On April 21, 2026, Duncan took his ceremonial oath of office on the Orleans Parish Criminal District Court steps. On May 3, U.S. District Court for the Middle District of Louisiana Judge John deGravelles ruled SB256 unconstitutional and blocked the state from eliminating Duncan's elected position. Prompted by the request of Louisiana Attorney General Murrill, the order was then stayed by the U.S. Fifth Circuit Court of Appeals. Duncan arrived to take office on Monday May 4, but left later that day, upon being informed of the appeals decision. The appeals court decision was upheld by a split Louisiana Supreme Court, in a 4–3 decision on June 1.
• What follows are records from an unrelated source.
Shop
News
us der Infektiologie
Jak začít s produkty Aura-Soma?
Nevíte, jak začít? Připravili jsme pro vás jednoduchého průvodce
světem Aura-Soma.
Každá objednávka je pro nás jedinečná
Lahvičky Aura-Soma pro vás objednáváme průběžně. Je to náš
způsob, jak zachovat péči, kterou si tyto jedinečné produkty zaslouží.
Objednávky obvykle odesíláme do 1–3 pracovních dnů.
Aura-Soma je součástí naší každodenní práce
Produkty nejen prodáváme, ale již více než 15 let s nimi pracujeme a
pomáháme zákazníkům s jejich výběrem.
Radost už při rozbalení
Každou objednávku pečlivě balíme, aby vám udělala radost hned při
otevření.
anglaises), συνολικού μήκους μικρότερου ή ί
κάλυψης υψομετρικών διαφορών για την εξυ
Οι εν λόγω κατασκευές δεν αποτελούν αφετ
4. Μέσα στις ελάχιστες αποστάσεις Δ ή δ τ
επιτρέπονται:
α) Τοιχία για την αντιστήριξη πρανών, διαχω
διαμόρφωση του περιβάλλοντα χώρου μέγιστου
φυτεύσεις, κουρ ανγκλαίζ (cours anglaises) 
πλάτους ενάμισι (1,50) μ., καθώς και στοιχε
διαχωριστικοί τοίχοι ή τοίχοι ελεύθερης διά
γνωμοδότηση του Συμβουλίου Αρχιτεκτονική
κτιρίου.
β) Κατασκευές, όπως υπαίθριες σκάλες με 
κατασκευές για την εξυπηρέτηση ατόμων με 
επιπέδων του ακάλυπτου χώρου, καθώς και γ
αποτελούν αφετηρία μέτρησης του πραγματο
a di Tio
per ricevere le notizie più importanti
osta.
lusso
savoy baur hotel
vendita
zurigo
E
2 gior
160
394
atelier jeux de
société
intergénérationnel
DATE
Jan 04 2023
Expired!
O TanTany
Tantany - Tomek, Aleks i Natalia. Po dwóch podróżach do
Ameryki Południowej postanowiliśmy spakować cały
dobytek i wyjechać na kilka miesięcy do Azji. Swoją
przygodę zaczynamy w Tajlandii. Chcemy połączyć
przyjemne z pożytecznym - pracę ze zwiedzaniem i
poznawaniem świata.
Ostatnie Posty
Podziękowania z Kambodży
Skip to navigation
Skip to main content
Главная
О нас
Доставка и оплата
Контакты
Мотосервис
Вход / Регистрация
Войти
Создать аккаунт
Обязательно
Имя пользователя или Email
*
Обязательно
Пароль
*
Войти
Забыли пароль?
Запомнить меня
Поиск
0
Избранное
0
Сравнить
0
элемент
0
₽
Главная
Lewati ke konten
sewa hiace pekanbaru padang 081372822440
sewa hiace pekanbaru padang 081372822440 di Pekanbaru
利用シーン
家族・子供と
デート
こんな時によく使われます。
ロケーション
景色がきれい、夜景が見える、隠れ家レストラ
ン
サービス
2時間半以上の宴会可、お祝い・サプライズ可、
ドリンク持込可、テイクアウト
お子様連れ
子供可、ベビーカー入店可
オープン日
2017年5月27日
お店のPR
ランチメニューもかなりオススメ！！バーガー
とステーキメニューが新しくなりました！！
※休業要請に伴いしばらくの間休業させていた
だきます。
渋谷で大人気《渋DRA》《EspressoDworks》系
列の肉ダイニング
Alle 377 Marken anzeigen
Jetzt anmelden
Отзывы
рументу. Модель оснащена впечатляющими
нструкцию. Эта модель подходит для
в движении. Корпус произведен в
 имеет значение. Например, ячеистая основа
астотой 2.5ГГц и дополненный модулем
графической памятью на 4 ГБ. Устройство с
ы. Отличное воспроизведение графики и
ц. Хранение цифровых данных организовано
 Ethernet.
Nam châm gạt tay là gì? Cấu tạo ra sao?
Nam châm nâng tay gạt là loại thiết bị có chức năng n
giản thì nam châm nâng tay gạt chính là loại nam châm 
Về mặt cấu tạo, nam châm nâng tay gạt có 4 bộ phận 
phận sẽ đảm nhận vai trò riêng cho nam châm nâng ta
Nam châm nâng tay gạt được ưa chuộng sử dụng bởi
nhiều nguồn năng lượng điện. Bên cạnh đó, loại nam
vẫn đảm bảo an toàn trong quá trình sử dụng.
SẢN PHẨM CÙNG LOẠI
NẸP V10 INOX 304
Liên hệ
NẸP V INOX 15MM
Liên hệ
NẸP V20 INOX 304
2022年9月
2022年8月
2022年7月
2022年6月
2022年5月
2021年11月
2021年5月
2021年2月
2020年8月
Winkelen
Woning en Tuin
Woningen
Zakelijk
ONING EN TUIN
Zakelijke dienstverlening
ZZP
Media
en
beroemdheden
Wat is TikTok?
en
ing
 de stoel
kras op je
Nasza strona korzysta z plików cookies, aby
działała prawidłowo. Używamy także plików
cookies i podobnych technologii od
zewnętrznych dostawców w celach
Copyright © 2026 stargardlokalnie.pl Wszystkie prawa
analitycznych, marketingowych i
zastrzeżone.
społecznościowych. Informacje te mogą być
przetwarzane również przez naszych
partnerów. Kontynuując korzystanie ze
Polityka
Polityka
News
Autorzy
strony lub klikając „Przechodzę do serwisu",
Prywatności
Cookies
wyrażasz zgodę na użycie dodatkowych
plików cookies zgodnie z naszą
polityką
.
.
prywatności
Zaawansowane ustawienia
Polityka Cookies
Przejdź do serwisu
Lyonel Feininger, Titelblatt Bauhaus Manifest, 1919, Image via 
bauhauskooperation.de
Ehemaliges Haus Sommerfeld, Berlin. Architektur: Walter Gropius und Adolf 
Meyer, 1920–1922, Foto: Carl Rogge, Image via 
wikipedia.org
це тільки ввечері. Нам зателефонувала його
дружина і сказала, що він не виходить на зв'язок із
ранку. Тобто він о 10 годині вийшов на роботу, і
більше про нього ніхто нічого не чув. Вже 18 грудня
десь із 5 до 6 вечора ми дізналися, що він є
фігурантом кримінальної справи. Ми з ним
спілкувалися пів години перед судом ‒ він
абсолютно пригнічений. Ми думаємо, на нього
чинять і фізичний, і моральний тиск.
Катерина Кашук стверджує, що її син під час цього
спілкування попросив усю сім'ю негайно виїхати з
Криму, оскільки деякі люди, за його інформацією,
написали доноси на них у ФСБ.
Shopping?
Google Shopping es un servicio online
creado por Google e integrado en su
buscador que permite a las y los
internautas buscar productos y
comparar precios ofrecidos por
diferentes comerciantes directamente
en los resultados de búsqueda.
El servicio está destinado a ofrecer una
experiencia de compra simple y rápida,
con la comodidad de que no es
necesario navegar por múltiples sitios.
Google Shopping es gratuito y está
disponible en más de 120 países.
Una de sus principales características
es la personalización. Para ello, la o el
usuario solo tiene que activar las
On May 11, New Orleans city council moved to interpret SB256 as merging two existing positions into a new office of Clerk of Court, requiring an interim appointment and special election, with both Duncan and Napoleon displaced from the positions to which they had been elected, and eligible to run again in the interim election. Murrill disputed that interpretation, and sent the mayor and city councillors letters warning them not to do anything that would remove Napoleon from office, at risk of losing their own jobs. On July 2, a New Orleans jury indicted Murrill for intimidation of public officials, a move stayed by the Louisiana Supreme Court.